* TASK DIRECTIONS: Edit the entries below by replacing each "series" with "data series" and leaving everything else unchanged. Omit the pictures from your output.

* SOURCE DATA:
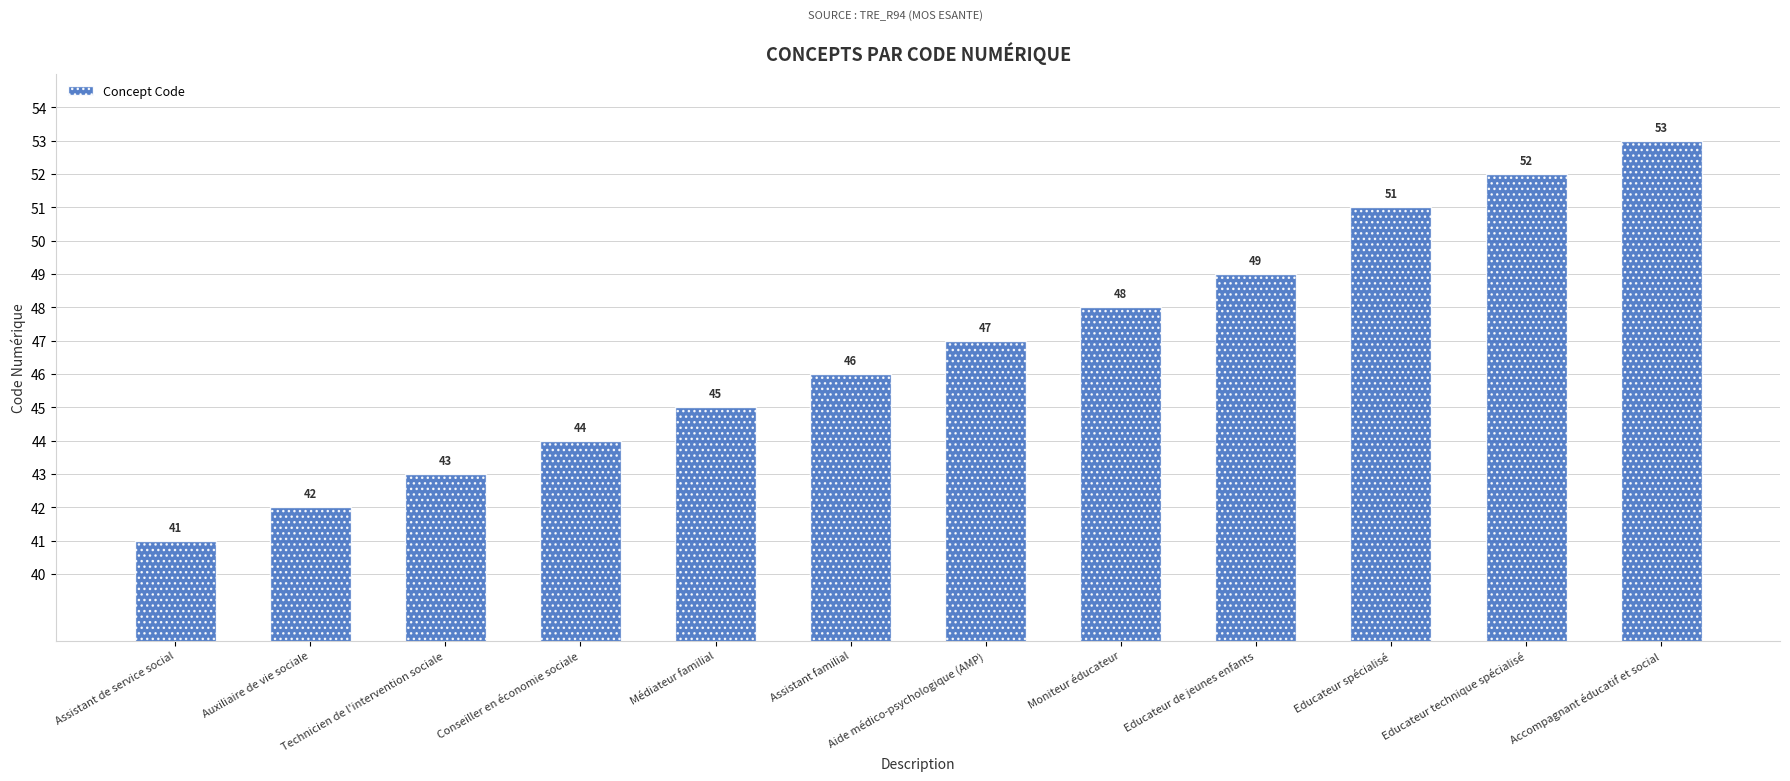

How many data points are less than 47?

6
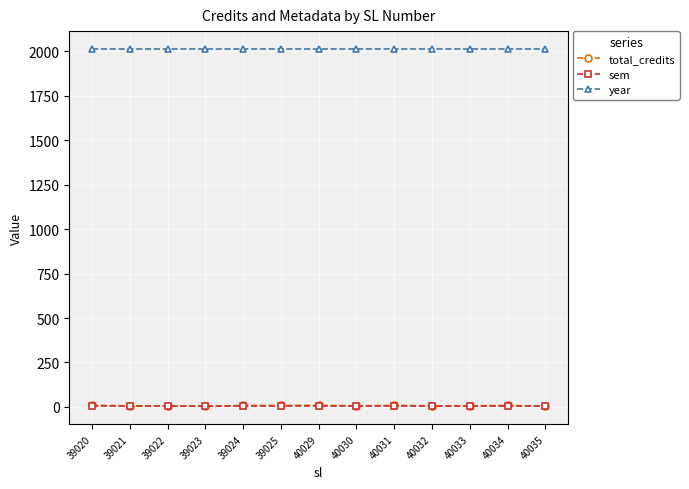

Is it true that year equals 772 at 40034?

False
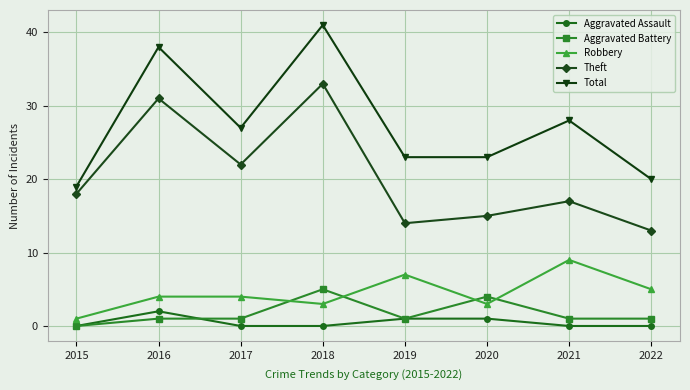

How many positive values does the Aggravated Battery series have?

7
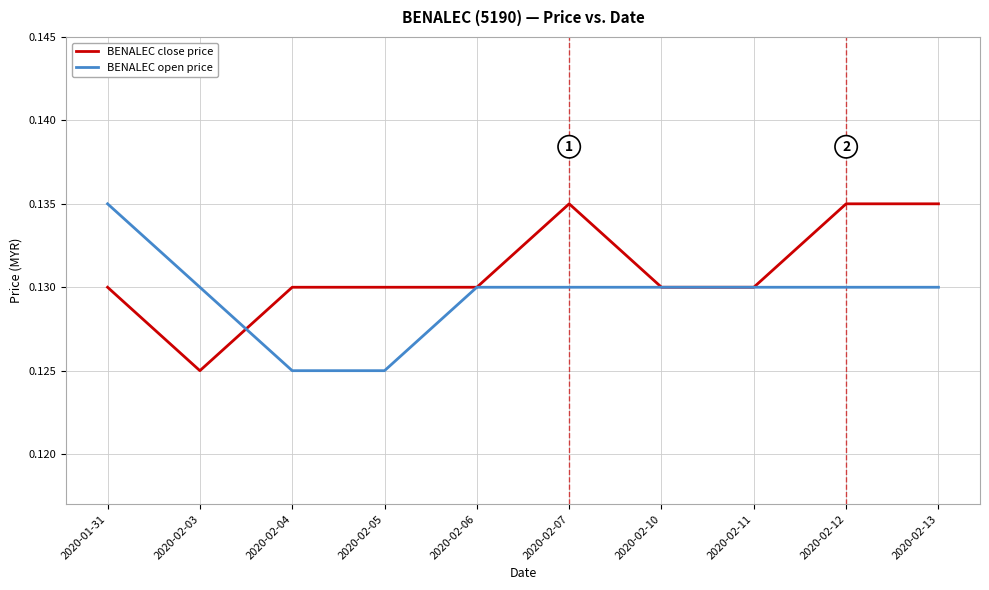

What position from the left is 2020-02-05?

4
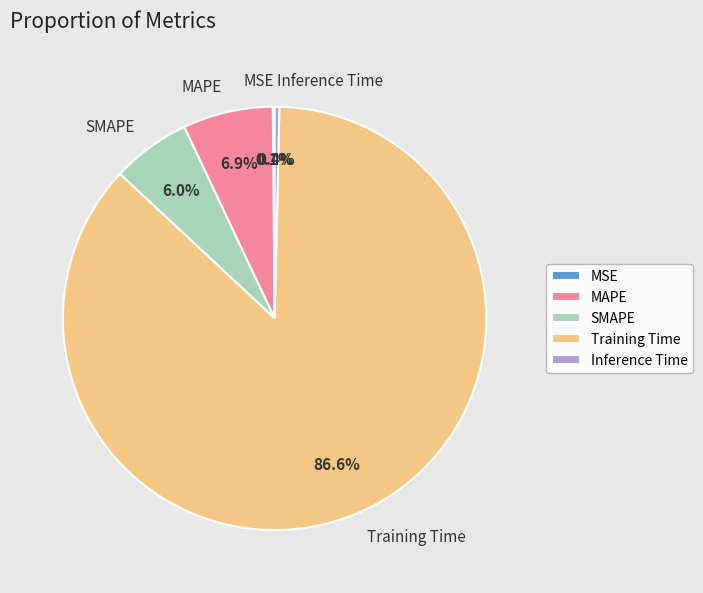

Is the sum of MAPE and Training Time greater than half?

Yes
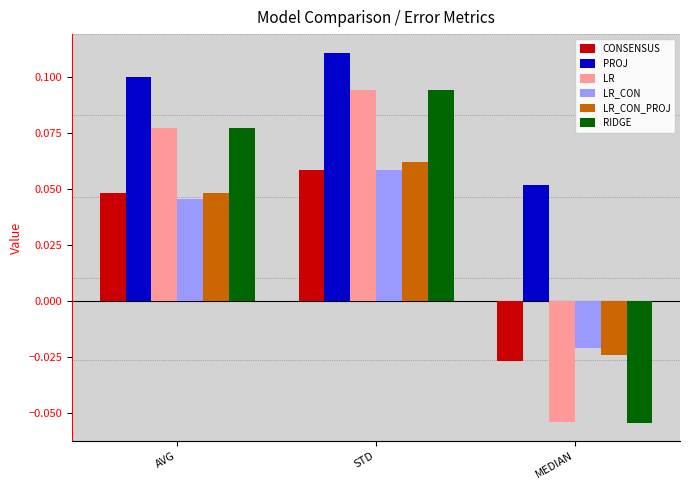

How many values in the LR_CON_PROJ series are below 0?

1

* RESPONSE BOX:
How many data points are less than 47?

6

Is it true that year equals 772 at 40034?

False

How many positive values does the Aggravated Battery data series have?

7

What position from the left is 2020-02-05?

4

Is the sum of MAPE and Training Time greater than half?

Yes

How many values in the LR_CON_PROJ data series are below 0?

1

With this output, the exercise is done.